*Your task*: Give the entries below again exactly. Their pictures are not needed.

START Source information

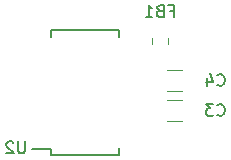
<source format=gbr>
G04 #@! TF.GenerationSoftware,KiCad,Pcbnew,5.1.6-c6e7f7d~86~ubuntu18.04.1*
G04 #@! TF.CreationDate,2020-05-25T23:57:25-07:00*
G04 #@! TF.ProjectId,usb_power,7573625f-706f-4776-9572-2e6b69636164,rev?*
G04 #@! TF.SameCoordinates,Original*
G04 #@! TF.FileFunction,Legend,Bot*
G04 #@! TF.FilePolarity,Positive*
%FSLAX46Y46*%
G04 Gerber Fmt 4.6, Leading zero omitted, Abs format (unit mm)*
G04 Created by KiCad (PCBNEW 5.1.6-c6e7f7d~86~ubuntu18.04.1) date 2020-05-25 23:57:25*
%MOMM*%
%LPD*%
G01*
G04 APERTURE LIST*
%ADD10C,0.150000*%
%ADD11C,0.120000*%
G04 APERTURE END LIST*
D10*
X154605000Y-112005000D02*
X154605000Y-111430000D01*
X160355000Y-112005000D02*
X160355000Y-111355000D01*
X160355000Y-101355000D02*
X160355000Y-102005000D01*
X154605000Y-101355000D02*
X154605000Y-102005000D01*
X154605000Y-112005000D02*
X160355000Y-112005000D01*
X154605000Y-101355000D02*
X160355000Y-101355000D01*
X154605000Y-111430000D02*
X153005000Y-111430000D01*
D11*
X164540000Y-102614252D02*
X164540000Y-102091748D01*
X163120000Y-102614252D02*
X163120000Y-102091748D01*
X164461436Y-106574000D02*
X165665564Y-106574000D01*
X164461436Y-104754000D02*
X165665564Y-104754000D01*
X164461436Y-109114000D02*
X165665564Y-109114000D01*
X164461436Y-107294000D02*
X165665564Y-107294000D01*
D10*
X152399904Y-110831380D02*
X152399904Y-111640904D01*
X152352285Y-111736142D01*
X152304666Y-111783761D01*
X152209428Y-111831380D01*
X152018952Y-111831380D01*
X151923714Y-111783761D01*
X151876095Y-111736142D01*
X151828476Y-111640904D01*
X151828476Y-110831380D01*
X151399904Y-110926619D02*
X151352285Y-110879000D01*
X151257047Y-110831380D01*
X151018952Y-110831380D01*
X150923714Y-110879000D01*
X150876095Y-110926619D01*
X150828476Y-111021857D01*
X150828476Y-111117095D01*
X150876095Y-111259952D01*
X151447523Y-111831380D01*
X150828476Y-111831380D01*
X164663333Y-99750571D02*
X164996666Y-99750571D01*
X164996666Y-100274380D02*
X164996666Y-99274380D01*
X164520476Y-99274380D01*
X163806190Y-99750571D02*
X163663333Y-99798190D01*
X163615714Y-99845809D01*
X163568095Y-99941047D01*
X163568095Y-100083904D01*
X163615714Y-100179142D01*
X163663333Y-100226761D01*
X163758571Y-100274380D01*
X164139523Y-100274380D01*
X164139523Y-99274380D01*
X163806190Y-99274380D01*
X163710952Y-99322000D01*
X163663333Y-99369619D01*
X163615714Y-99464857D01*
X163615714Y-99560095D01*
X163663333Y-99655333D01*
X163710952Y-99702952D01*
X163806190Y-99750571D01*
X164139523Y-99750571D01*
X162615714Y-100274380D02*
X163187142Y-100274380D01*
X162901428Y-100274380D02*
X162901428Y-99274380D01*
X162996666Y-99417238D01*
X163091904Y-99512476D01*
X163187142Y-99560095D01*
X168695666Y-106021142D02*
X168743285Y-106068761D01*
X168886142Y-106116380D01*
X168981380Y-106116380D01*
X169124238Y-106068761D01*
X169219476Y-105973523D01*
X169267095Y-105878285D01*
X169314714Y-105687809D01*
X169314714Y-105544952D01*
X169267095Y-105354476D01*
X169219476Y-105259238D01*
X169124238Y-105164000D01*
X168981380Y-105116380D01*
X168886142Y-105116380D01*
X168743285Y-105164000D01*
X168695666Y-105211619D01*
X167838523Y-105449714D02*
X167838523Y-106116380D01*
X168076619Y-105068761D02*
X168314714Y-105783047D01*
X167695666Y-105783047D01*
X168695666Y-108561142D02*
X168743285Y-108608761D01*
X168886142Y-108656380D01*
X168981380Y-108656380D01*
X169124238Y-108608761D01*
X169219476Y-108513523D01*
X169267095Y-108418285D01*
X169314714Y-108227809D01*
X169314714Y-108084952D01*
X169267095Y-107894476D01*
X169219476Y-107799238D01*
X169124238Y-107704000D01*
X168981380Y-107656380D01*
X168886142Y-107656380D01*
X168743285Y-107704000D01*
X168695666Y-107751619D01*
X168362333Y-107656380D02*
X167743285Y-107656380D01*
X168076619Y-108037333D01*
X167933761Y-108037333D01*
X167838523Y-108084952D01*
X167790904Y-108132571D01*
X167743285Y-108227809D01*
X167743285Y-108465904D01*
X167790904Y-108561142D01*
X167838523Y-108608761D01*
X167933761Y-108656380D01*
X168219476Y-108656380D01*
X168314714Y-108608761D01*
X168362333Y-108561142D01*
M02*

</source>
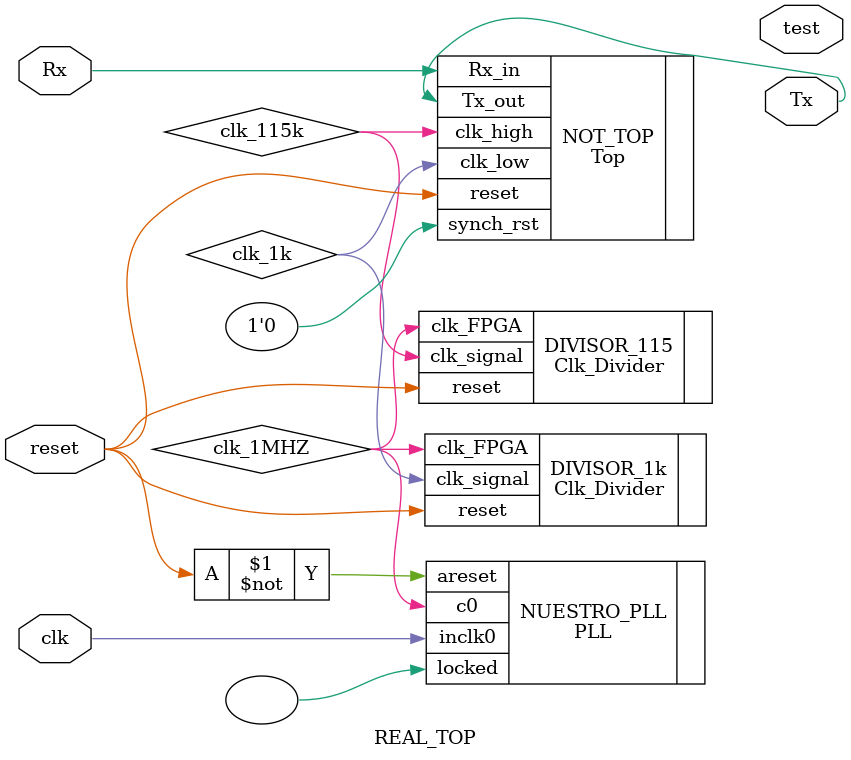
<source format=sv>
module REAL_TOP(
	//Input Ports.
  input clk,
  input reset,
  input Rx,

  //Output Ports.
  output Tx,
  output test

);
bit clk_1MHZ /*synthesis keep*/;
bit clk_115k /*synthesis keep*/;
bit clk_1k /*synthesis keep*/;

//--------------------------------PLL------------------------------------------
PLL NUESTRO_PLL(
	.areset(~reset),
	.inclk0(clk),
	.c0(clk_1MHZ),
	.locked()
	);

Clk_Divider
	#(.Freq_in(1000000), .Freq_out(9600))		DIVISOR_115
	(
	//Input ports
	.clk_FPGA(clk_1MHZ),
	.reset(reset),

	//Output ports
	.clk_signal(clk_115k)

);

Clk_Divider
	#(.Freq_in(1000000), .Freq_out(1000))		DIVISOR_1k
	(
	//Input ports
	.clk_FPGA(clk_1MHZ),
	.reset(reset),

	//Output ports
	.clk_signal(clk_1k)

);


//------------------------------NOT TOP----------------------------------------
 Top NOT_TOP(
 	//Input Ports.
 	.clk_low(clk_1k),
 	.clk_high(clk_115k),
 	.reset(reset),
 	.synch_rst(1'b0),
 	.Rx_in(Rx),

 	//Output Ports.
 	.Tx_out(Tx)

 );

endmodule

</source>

END Source information

*Result of the task*:
<source format=gbr>
G04 #@! TF.GenerationSoftware,KiCad,Pcbnew,5.1.6-c6e7f7d~86~ubuntu18.04.1*
G04 #@! TF.CreationDate,2020-05-25T23:57:25-07:00*
G04 #@! TF.ProjectId,usb_power,7573625f-706f-4776-9572-2e6b69636164,rev?*
G04 #@! TF.SameCoordinates,Original*
G04 #@! TF.FileFunction,Legend,Bot*
G04 #@! TF.FilePolarity,Positive*
%FSLAX46Y46*%
G04 Gerber Fmt 4.6, Leading zero omitted, Abs format (unit mm)*
G04 Created by KiCad (PCBNEW 5.1.6-c6e7f7d~86~ubuntu18.04.1) date 2020-05-25 23:57:25*
%MOMM*%
%LPD*%
G01*
G04 APERTURE LIST*
%ADD10C,0.150000*%
%ADD11C,0.120000*%
G04 APERTURE END LIST*
D10*
X154605000Y-112005000D02*
X154605000Y-111430000D01*
X160355000Y-112005000D02*
X160355000Y-111355000D01*
X160355000Y-101355000D02*
X160355000Y-102005000D01*
X154605000Y-101355000D02*
X154605000Y-102005000D01*
X154605000Y-112005000D02*
X160355000Y-112005000D01*
X154605000Y-101355000D02*
X160355000Y-101355000D01*
X154605000Y-111430000D02*
X153005000Y-111430000D01*
D11*
X164540000Y-102614252D02*
X164540000Y-102091748D01*
X163120000Y-102614252D02*
X163120000Y-102091748D01*
X164461436Y-106574000D02*
X165665564Y-106574000D01*
X164461436Y-104754000D02*
X165665564Y-104754000D01*
X164461436Y-109114000D02*
X165665564Y-109114000D01*
X164461436Y-107294000D02*
X165665564Y-107294000D01*
D10*
X152399904Y-110831380D02*
X152399904Y-111640904D01*
X152352285Y-111736142D01*
X152304666Y-111783761D01*
X152209428Y-111831380D01*
X152018952Y-111831380D01*
X151923714Y-111783761D01*
X151876095Y-111736142D01*
X151828476Y-111640904D01*
X151828476Y-110831380D01*
X151399904Y-110926619D02*
X151352285Y-110879000D01*
X151257047Y-110831380D01*
X151018952Y-110831380D01*
X150923714Y-110879000D01*
X150876095Y-110926619D01*
X150828476Y-111021857D01*
X150828476Y-111117095D01*
X150876095Y-111259952D01*
X151447523Y-111831380D01*
X150828476Y-111831380D01*
X164663333Y-99750571D02*
X164996666Y-99750571D01*
X164996666Y-100274380D02*
X164996666Y-99274380D01*
X164520476Y-99274380D01*
X163806190Y-99750571D02*
X163663333Y-99798190D01*
X163615714Y-99845809D01*
X163568095Y-99941047D01*
X163568095Y-100083904D01*
X163615714Y-100179142D01*
X163663333Y-100226761D01*
X163758571Y-100274380D01*
X164139523Y-100274380D01*
X164139523Y-99274380D01*
X163806190Y-99274380D01*
X163710952Y-99322000D01*
X163663333Y-99369619D01*
X163615714Y-99464857D01*
X163615714Y-99560095D01*
X163663333Y-99655333D01*
X163710952Y-99702952D01*
X163806190Y-99750571D01*
X164139523Y-99750571D01*
X162615714Y-100274380D02*
X163187142Y-100274380D01*
X162901428Y-100274380D02*
X162901428Y-99274380D01*
X162996666Y-99417238D01*
X163091904Y-99512476D01*
X163187142Y-99560095D01*
X168695666Y-106021142D02*
X168743285Y-106068761D01*
X168886142Y-106116380D01*
X168981380Y-106116380D01*
X169124238Y-106068761D01*
X169219476Y-105973523D01*
X169267095Y-105878285D01*
X169314714Y-105687809D01*
X169314714Y-105544952D01*
X169267095Y-105354476D01*
X169219476Y-105259238D01*
X169124238Y-105164000D01*
X168981380Y-105116380D01*
X168886142Y-105116380D01*
X168743285Y-105164000D01*
X168695666Y-105211619D01*
X167838523Y-105449714D02*
X167838523Y-106116380D01*
X168076619Y-105068761D02*
X168314714Y-105783047D01*
X167695666Y-105783047D01*
X168695666Y-108561142D02*
X168743285Y-108608761D01*
X168886142Y-108656380D01*
X168981380Y-108656380D01*
X169124238Y-108608761D01*
X169219476Y-108513523D01*
X169267095Y-108418285D01*
X169314714Y-108227809D01*
X169314714Y-108084952D01*
X169267095Y-107894476D01*
X169219476Y-107799238D01*
X169124238Y-107704000D01*
X168981380Y-107656380D01*
X168886142Y-107656380D01*
X168743285Y-107704000D01*
X168695666Y-107751619D01*
X168362333Y-107656380D02*
X167743285Y-107656380D01*
X168076619Y-108037333D01*
X167933761Y-108037333D01*
X167838523Y-108084952D01*
X167790904Y-108132571D01*
X167743285Y-108227809D01*
X167743285Y-108465904D01*
X167790904Y-108561142D01*
X167838523Y-108608761D01*
X167933761Y-108656380D01*
X168219476Y-108656380D01*
X168314714Y-108608761D01*
X168362333Y-108561142D01*
M02*

</source>
<source format=sv>
module REAL_TOP(
	//Input Ports.
  input clk,
  input reset,
  input Rx,

  //Output Ports.
  output Tx,
  output test

);
bit clk_1MHZ /*synthesis keep*/;
bit clk_115k /*synthesis keep*/;
bit clk_1k /*synthesis keep*/;

//--------------------------------PLL------------------------------------------
PLL NUESTRO_PLL(
	.areset(~reset),
	.inclk0(clk),
	.c0(clk_1MHZ),
	.locked()
	);

Clk_Divider
	#(.Freq_in(1000000), .Freq_out(9600))		DIVISOR_115
	(
	//Input ports
	.clk_FPGA(clk_1MHZ),
	.reset(reset),

	//Output ports
	.clk_signal(clk_115k)

);

Clk_Divider
	#(.Freq_in(1000000), .Freq_out(1000))		DIVISOR_1k
	(
	//Input ports
	.clk_FPGA(clk_1MHZ),
	.reset(reset),

	//Output ports
	.clk_signal(clk_1k)

);


//------------------------------NOT TOP----------------------------------------
 Top NOT_TOP(
 	//Input Ports.
 	.clk_low(clk_1k),
 	.clk_high(clk_115k),
 	.reset(reset),
 	.synch_rst(1'b0),
 	.Rx_in(Rx),

 	//Output Ports.
 	.Tx_out(Tx)

 );

endmodule

</source>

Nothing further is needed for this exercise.